Political Weather

By Mike Dorf


A few days ago on Balkinization, Bernard Harcourt had a very interesting post noting (in part by noting how others have noted) that we appear to be on the verge of some very substantial social and political upheaval throughout the world--or perhaps not: Perhaps we are simply witnessing a disorganized rabble that has no coherent ideology, much less any demands.  To my mind, though, what we are witnessing are a number of largely unrelated movements united only by the fact that people in the movements are angry.

Ask yourself the following question: What do the Arab spring, the recent riots in London, and the American Tea Party movement have in common?  Harcourt doesn't exactly give an answer, but one needn't be a Marxist to think that these are all at least partly reflections of economic anxieties.  I don't usually think much of Thomas Friedman's analysis, which seems MUCH more interested in attaching catchy labels to phenomena than to understanding them, but his straightforward account seems about right in this case.  Friedman suggested a few weeks ago that there is much anxiety about an "accessible future."

Of course that's not all that these disparate protests reflect.  Still, there is an unmistakable economic role in each instance.  Both democratic and Islamist movements in the Arab world had long chafed under dictatorships (many and still do), but rising expectations meeting diminished opportunities were an important catalyst for the Arab spring.  Meanwhile, one can acknowledge, with David Campbell and Robert Putnam, that the Tea Party is filled with socially conservative ideological Republicans, but the movement would have had little traction--or at least would have taken a very different and probably less potent form--if unemployment were substantially lower.  And London's youth culture has long had a disturbingly thuggish nihilist component, but surely the economy and the cuts to police budgets that came from austerity played an important role in igniting it.

#### [TASK REQUIREMENTS]
**a.** In the post on political weather, why does the author say he doesn't usually think much of Thomas Friedman's analysis? Answer in one to three sentences.
**b.** Answer these questions from the post on political weather:
(i) On which blog did Bernard Harcourt's post appear?
(ii) What phrase did Friedman use for what there is much anxiety about?
(iii) Which two people does the author name when he acknowledges that the Tea Party is filled with socially conservative ideological Republicans?
**c.** Write out the part of the post on political weather that starts with "By Mike Dorf" and runs through "movements are angry.".

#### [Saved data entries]
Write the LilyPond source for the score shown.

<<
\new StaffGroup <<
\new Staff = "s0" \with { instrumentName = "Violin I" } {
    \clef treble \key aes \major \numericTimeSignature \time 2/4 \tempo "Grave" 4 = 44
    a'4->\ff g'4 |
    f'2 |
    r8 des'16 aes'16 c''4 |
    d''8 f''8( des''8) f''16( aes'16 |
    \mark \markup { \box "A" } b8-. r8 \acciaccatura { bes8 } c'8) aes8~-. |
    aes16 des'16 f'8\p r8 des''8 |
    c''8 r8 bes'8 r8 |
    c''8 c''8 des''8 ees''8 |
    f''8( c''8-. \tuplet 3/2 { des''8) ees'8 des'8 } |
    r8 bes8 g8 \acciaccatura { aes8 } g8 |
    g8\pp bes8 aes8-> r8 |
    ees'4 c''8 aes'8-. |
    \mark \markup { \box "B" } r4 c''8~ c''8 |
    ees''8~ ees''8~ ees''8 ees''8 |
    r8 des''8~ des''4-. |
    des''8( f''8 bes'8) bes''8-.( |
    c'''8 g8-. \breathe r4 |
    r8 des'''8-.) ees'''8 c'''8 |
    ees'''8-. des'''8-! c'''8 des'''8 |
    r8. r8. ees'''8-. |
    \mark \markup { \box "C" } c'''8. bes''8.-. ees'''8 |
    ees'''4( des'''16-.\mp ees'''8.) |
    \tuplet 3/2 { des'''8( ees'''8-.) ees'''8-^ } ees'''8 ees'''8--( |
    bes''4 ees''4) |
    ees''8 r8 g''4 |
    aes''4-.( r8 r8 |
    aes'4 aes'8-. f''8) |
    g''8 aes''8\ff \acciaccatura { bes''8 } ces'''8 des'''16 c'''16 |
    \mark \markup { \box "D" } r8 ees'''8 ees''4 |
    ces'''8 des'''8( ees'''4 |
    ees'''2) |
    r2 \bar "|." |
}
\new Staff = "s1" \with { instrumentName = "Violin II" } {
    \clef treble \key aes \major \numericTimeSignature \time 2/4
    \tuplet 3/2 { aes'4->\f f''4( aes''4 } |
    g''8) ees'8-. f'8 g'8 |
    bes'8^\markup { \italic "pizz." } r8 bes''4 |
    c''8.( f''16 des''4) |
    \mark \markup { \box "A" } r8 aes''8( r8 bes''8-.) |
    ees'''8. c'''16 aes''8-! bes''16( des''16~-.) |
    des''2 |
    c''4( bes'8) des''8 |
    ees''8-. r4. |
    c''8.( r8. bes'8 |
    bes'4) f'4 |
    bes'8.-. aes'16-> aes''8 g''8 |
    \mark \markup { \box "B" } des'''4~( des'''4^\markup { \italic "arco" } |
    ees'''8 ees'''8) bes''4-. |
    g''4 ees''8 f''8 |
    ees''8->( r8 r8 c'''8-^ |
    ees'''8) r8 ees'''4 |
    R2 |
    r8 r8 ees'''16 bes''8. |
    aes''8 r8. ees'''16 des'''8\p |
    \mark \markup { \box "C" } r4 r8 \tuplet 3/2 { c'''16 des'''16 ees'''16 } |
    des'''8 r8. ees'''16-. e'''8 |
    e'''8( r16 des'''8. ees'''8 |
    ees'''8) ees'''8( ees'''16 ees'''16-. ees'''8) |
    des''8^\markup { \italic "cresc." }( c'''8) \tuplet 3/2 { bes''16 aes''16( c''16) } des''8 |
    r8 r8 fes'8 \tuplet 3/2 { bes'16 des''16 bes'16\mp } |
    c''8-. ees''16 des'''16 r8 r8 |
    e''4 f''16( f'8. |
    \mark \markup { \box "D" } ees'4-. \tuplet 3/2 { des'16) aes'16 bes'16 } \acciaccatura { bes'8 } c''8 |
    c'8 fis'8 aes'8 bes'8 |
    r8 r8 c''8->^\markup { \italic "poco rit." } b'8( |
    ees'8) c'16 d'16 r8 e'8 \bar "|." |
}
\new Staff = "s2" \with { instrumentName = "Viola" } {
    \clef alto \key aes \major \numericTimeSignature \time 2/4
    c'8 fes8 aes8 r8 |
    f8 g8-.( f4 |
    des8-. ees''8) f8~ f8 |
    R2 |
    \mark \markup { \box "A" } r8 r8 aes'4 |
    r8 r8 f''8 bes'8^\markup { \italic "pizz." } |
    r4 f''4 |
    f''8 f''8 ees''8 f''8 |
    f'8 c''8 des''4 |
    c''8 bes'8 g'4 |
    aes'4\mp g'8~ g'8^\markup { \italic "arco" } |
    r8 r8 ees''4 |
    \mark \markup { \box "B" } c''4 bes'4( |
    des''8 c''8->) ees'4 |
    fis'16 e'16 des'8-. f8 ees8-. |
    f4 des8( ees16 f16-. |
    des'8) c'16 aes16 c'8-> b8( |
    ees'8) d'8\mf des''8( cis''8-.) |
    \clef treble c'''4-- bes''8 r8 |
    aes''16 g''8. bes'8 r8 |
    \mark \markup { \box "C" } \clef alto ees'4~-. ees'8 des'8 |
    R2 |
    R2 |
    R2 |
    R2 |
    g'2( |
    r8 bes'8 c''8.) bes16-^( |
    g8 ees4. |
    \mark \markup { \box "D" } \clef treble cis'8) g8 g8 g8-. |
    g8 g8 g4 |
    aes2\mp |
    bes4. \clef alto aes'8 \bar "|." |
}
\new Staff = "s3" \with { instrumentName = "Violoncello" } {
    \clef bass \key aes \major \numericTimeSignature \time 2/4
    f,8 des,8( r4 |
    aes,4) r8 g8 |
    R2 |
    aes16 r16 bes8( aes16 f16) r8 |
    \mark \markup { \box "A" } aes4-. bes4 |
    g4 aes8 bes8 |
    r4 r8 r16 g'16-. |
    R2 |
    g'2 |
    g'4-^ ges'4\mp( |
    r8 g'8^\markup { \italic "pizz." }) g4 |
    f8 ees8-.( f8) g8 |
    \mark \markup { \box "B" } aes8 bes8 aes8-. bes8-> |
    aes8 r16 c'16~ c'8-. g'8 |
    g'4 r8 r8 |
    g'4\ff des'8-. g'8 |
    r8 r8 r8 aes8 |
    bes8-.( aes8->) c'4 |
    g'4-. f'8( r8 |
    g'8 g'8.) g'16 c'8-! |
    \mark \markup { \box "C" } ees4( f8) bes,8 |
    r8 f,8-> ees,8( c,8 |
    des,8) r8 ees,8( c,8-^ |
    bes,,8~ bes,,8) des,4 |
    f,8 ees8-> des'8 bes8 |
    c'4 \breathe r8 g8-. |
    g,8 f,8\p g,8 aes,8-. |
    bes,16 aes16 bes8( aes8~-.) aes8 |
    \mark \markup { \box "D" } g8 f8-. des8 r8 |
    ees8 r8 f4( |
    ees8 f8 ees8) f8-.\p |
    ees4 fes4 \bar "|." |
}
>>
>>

#### [RESULTS BY TASK]
**a.** The author says Friedman's analysis seems much more interested in attaching catchy labels to phenomena than in understanding them. He still judges Friedman's straightforward account about right in this case.

**b.**
(i) Balkinization
(ii) An "accessible future"
(iii) David Campbell and Robert Putnam

**c.**
By Mike Dorf


A few days ago on Balkinization, Bernard Harcourt had a very interesting post noting (in part by noting how others have noted) that we appear to be on the verge of some very substantial social and political upheaval throughout the world--or perhaps not: Perhaps we are simply witnessing a disorganized rabble that has no coherent ideology, much less any demands.  To my mind, though, what we are witnessing are a number of largely unrelated movements united only by the fact that people in the movements are angry.